• **Data records**
● ● ● ● ● ● ●
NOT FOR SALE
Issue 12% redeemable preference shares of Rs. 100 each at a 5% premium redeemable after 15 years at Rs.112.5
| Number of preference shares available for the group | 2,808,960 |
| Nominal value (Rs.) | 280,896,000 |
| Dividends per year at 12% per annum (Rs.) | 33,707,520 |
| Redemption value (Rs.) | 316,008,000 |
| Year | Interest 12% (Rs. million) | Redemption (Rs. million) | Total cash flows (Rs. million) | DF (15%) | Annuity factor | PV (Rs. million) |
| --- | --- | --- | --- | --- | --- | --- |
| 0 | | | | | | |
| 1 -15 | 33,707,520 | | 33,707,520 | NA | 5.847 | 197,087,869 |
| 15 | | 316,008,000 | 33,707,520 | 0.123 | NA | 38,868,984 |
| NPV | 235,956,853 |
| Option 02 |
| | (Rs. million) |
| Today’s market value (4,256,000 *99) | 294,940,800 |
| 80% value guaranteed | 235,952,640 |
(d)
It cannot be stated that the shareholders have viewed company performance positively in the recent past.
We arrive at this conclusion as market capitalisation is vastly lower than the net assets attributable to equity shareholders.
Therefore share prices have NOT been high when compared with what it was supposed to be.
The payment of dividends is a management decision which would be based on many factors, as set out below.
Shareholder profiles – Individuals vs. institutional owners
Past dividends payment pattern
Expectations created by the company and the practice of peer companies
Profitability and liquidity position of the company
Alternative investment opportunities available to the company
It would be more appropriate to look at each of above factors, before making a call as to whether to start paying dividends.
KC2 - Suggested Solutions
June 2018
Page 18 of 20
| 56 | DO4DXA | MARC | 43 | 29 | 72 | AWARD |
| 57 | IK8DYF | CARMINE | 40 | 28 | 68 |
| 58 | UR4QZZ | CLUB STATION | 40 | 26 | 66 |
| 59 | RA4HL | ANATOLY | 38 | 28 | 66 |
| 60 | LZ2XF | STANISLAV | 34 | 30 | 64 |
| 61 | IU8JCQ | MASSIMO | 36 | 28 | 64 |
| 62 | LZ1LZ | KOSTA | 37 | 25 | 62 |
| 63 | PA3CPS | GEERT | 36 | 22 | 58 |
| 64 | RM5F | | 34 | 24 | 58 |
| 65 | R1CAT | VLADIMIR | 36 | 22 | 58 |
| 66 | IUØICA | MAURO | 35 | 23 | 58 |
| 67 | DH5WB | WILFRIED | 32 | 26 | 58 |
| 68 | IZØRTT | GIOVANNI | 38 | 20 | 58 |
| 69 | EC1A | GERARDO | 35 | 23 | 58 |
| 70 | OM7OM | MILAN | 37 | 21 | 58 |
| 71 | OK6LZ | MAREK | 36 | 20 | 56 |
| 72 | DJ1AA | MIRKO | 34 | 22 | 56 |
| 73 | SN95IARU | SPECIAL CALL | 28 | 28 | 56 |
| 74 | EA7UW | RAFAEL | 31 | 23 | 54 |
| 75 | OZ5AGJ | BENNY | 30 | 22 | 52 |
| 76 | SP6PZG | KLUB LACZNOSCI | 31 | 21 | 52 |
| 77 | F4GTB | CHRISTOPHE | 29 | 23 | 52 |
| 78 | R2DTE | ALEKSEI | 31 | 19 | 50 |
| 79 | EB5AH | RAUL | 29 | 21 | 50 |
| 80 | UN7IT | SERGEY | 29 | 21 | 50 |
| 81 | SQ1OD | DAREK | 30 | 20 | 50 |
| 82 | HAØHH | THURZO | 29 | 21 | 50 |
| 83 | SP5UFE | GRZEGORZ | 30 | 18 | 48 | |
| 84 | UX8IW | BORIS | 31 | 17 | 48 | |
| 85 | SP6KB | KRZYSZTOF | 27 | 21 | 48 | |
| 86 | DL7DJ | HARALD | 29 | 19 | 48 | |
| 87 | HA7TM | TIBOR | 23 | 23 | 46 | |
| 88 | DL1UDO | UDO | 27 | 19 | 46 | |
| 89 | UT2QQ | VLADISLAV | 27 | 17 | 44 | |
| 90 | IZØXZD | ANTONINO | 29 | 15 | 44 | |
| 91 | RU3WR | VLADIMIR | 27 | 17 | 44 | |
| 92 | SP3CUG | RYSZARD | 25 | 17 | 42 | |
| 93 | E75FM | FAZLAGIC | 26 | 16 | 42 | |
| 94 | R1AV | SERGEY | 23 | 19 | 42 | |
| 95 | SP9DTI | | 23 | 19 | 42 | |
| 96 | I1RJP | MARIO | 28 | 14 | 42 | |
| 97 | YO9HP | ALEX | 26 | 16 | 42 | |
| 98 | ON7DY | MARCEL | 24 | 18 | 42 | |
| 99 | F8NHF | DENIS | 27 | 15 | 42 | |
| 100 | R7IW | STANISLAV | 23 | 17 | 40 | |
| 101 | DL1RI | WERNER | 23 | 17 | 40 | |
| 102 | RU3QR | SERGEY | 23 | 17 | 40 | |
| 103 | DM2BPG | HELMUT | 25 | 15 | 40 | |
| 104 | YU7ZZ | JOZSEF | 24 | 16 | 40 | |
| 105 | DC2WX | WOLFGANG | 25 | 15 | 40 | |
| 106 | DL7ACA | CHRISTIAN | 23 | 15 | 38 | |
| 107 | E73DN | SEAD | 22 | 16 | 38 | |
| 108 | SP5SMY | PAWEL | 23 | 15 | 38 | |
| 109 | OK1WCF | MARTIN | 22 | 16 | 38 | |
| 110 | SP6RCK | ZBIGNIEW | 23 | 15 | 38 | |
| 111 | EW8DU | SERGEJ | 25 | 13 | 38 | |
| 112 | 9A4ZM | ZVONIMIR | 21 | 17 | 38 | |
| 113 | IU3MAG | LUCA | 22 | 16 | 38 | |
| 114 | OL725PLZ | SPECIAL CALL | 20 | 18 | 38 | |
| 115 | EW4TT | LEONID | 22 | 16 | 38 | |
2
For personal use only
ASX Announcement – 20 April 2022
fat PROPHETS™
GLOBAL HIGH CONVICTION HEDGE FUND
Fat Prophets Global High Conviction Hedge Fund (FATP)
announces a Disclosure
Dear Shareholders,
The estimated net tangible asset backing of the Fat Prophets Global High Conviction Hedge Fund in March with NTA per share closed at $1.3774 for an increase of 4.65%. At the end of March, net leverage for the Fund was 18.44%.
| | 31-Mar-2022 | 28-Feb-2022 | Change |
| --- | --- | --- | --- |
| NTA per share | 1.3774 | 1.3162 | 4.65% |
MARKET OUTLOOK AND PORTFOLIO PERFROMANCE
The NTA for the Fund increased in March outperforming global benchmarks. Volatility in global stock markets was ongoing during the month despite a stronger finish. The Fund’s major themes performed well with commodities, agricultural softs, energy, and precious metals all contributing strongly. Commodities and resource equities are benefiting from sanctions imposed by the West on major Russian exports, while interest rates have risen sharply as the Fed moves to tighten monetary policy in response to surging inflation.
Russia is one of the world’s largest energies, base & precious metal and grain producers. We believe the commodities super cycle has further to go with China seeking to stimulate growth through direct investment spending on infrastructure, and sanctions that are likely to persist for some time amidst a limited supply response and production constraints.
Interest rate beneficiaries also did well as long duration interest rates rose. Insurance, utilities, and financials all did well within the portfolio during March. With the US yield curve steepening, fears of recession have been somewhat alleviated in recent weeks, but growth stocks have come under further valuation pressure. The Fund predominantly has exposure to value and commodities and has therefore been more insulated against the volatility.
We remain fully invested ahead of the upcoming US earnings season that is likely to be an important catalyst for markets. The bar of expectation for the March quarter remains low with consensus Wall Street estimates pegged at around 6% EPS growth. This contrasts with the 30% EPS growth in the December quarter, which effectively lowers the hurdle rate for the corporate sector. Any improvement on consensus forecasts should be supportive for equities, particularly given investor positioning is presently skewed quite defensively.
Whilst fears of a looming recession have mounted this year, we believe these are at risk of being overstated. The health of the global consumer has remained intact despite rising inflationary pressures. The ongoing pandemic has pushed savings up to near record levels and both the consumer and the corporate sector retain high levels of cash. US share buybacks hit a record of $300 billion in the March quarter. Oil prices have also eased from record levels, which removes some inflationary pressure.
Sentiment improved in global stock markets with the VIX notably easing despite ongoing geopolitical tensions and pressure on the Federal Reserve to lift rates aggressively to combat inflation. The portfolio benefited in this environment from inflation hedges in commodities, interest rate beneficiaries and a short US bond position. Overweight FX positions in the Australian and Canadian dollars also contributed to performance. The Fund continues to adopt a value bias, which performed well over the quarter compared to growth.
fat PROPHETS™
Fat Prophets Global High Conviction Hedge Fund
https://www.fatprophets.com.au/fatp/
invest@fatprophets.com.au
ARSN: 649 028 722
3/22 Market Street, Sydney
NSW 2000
● ● ● ● ● ● ●
Return only the lines between the one holding "29 | 19 | 48 | |" and the one holding "24 | 16 | 40 | |", inclusive, exactly as they appear above.

• **RESPONSE AREA**
| 86 | DL7DJ | HARALD | 29 | 19 | 48 | |
| 87 | HA7TM | TIBOR | 23 | 23 | 46 | |
| 88 | DL1UDO | UDO | 27 | 19 | 46 | |
| 89 | UT2QQ | VLADISLAV | 27 | 17 | 44 | |
| 90 | IZØXZD | ANTONINO | 29 | 15 | 44 | |
| 91 | RU3WR | VLADIMIR | 27 | 17 | 44 | |
| 92 | SP3CUG | RYSZARD | 25 | 17 | 42 | |
| 93 | E75FM | FAZLAGIC | 26 | 16 | 42 | |
| 94 | R1AV | SERGEY | 23 | 19 | 42 | |
| 95 | SP9DTI | | 23 | 19 | 42 | |
| 96 | I1RJP | MARIO | 28 | 14 | 42 | |
| 97 | YO9HP | ALEX | 26 | 16 | 42 | |
| 98 | ON7DY | MARCEL | 24 | 18 | 42 | |
| 99 | F8NHF | DENIS | 27 | 15 | 42 | |
| 100 | R7IW | STANISLAV | 23 | 17 | 40 | |
| 101 | DL1RI | WERNER | 23 | 17 | 40 | |
| 102 | RU3QR | SERGEY | 23 | 17 | 40 | |
| 103 | DM2BPG | HELMUT | 25 | 15 | 40 | |
| 104 | YU7ZZ | JOZSEF | 24 | 16 | 40 | |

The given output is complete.